# Request A
Transcribe the part of the forum thread on trespassers, starting with "One thing I" and going on through "(Apr 20, 2004)".

# Document excerpt
────────────────

There is no suspecting to it huntingbull I outright caught these folks in the act. as for getting a tag number on a vehicle there in lies the problem. These people are entering in from an adjoining property that belongs to an out of state owner. Who's land is posted, I spoke to the land owner last year over the phone and he assured me that he hasn't given permission to anyone to be over there. He told me he use to give permission before he had moved out of state but someone tried to sue him because they drove there vehicle in and scraped some trees did some damage to there truck and tried to sue him for damages to the vehicle. 

These people are driving into the neighbors land and then coming into mine. I actually have pictures of different people riding there ATV's past my trail cams. I bought signs tonight that say Posted No Hunting Trapping or Fishing I wrote my name on them with permanent black marker and put my address on it as well. This is exactly what the G.W recommended. So there will be no mistaking that my land is posted. We'll see how long it takes before they get torn down.


----------



## bobk (Apr 30, 2004)

When you go to hang the signs take a 5 gallon bucket to stand on so you can get the signs as high as possible. It will make it a little harder for them to tear down. Sorry you are hanging signs instead of hunting . The deer are really moving right now. Good Luck.


----------



## acklac7 (May 31, 2004)

saugeyesam said:


> anyways and they told me that they couldn't do anything unless the property was posted and they had to be damaging the property.


That's downright ridiculous.

Normal trespassing laws DO NOT APPLY to hunters. Basically if you are hunting you are always considered trespassing, irregardless of whether the property was posted or not. Call and talk to the Sheriff, not the dipsh! dispatcher.


----------



## buckeyeguy (Aug 20, 2006)

It's rediculous when you have to argue with someone that its YOUR land when they aren't even neighbors.

One thing I would suggest if you had to confront anyone again, go out and buy a disposable camera and keep it with you. Take their picture before you ever say anything to them so you have something to turn into the law. I was hunting a couple weeks ago and someone walked by my stand on private land (in the middle of nowhere) with plain clothes on and no visible weaponry. As soon as saw him I called the landowner and he said that I was the only one who has permission to be out there. I took his picture with a digital camera I had with me to show the landowner. Turned out that it was a guy from a timbering outfit that was working up a quote for him. I normally don't take a digital camera out, but it was nice that day so I didn't mind.


----------



## saugeyesam (Apr 20, 2004)

acklac7 said:


> That's downright ridiculous.
> 
> Normal trespassing laws DO NOT APPLY to hunters. Basically if you are hunting you are always considered trespassing, irregardless of whether the property was posted or not. Call and talk to the Sheriff, not the dipsh! dispatcher.

────────────────

# Request B
From the records, pull out each line that contains the string "данных".

# Study material
────────────────

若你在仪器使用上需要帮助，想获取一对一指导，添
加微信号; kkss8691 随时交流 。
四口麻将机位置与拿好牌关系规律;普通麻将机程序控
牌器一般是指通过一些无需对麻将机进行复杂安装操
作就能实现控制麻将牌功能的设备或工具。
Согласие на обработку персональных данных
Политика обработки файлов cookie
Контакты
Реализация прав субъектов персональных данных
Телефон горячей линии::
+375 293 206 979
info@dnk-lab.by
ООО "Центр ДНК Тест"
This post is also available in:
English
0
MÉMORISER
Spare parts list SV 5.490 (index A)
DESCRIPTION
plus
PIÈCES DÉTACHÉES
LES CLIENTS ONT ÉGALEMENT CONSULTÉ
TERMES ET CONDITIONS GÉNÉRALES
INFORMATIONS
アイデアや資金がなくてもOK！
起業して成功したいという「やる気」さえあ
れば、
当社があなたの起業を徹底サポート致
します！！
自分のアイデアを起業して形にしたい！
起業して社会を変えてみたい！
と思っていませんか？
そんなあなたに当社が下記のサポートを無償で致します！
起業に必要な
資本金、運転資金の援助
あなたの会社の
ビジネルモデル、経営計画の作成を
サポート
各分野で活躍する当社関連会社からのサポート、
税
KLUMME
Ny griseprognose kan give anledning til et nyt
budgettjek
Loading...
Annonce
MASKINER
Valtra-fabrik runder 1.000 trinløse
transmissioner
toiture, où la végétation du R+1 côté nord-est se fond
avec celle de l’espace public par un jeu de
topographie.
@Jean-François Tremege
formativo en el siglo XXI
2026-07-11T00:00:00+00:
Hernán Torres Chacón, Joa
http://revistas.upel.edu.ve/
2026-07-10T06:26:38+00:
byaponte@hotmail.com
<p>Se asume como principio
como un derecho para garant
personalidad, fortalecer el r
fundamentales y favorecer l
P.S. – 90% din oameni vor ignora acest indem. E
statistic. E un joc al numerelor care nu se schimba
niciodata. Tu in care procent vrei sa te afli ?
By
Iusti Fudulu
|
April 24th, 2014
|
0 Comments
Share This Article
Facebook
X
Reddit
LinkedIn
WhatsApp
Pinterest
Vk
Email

────────────────

# Final answer A
One thing I would suggest if you had to confront anyone again, go out and buy a disposable camera and keep it with you. Take their picture before you ever say anything to them so you have something to turn into the law. I was hunting a couple weeks ago and someone walked by my stand on private land (in the middle of nowhere) with plain clothes on and no visible weaponry. As soon as saw him I called the landowner and he said that I was the only one who has permission to be out there. I took his picture with a digital camera I had with me to show the landowner. Turned out that it was a guy from a timbering outfit that was working up a quote for him. I normally don't take a digital camera out, but it was nice that day so I didn't mind.


----------



## saugeyesam (Apr 20, 2004)

# Final answer B
Согласие на обработку персональных данных
Реализация прав субъектов персональных данных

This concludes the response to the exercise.